> [DOCUMENT EXTRACT]
1. Building a Computer

In this section we will construct our first computer and learn what the different components do.

There are many more things you can add to a computer to extend its functionality, but we won’t have a look at them right now, only about the necessities. We will discuss these advanced features in seperated sections.

All you need to do for now is to unlock the Tier 3 Basics Networks Schematic in the hub to be able to build a computer.

Basic Computer Setup

After unlocking the Basics Networks Schematic you are able to build a Computer Case with the build gun. Place it somewhere to your liking.

This computer case is the heart of building computers. Internally it also provides abstract interfaces that are necessary for the different components to communicate and interact with each other. This system als referred as "FicsIt-Kernel".

The computer case has a network connector on the top part of the case that allows you to connect a network cable to the computer case.

The computer case also has a "window" that scrolls up automatically when you approach the computer. This section is like the cover of your real computer and houses something like the motherboard.

In this section you can place computer parts using the build gun.

Many such computer parts are "PCI Devices" and mainly extend the computer’s functionality, like GPUs, Network Cards and such. These PCI Devices can be accessed via a unified API in Lua code. We will have a look at those in a later section.

Some other parts are crucial to the computers function.

Such a part is the CPU.

> [DATASET ROWS]
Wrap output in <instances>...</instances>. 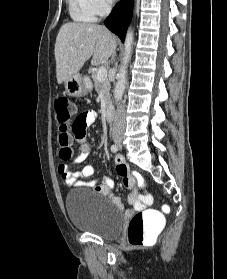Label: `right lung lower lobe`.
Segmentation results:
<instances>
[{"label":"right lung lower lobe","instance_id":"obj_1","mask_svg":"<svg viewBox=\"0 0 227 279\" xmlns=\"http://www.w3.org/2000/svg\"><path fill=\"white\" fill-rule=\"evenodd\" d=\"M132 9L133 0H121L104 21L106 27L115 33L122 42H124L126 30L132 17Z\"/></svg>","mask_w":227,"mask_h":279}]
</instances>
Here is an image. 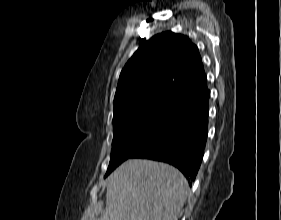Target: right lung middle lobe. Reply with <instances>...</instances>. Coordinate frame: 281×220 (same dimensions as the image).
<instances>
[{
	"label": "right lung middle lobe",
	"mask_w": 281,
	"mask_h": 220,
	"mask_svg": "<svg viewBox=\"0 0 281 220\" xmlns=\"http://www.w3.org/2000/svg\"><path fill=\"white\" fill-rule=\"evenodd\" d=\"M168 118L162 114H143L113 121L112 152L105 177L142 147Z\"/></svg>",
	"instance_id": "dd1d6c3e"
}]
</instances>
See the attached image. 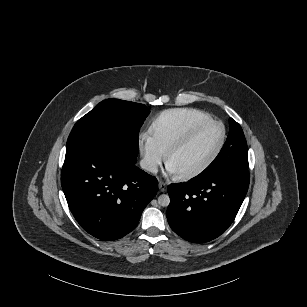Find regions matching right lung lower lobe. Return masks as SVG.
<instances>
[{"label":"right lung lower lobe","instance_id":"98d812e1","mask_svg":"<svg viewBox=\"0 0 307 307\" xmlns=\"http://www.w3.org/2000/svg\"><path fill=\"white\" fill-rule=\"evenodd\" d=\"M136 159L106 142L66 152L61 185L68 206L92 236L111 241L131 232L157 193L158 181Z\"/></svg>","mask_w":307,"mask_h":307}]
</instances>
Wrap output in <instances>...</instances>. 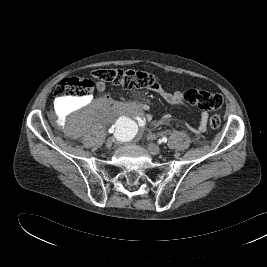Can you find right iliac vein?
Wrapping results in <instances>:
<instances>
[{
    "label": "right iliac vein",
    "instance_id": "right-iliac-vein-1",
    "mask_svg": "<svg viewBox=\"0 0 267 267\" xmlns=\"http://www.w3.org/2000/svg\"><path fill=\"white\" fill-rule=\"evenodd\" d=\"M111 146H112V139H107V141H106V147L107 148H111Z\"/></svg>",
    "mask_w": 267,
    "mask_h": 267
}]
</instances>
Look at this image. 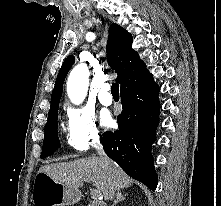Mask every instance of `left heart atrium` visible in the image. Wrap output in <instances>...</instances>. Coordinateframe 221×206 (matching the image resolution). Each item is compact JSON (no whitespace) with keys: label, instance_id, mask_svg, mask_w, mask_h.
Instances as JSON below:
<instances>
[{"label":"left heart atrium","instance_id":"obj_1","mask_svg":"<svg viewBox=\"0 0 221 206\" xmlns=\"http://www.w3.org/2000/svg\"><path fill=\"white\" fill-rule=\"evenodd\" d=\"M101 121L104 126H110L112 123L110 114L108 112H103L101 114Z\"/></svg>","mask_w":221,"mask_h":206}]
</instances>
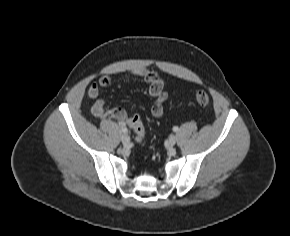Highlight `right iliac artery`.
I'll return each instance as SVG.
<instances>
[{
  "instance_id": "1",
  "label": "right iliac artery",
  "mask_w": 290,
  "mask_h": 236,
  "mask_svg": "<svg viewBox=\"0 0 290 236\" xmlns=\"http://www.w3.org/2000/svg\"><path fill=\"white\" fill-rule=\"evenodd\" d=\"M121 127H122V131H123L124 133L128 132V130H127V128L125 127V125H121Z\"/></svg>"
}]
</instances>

...

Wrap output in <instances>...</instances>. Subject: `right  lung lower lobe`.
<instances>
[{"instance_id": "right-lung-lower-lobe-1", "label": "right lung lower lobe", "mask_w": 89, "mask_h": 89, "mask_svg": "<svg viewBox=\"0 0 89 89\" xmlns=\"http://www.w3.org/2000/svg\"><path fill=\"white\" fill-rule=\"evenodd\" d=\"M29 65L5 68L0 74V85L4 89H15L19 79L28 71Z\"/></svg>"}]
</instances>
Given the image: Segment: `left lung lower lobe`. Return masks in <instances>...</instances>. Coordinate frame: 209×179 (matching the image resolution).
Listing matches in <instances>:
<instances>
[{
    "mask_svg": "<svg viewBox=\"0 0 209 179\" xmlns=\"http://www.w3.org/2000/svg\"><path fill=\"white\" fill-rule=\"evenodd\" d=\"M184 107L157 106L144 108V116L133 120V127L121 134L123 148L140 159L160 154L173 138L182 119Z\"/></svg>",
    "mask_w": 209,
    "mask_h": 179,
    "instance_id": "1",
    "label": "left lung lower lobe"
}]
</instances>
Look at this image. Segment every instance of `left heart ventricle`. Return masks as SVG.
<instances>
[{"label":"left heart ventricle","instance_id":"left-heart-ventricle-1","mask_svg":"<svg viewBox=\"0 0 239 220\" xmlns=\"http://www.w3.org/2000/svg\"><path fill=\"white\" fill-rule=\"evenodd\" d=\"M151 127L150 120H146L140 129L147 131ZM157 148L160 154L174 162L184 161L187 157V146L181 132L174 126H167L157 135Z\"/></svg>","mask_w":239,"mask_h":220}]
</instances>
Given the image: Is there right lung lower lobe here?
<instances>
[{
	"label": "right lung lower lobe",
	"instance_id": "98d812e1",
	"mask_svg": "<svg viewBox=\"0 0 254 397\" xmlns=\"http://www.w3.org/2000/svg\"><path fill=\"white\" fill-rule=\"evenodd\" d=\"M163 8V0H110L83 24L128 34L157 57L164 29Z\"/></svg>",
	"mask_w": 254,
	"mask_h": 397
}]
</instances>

> [WHAT IS EXPECTED]
Does each statement agree with the computer-building guide above: (a) the network connector sits on the top part of the computer case, (b) the case's "window" must be opened by hand, (c) PCI Devices are reached through a unified API in Lua code? Answer yes or no for each, quoting the guide's words that decide it.

> [ANSWER IN FULL]
(a) Yes: "The computer case has a network connector on the top part of the case"
(b) No: "a "window" that scrolls up automatically when you approach the computer"
(c) Yes: "These PCI Devices can be accessed via a unified API in Lua code."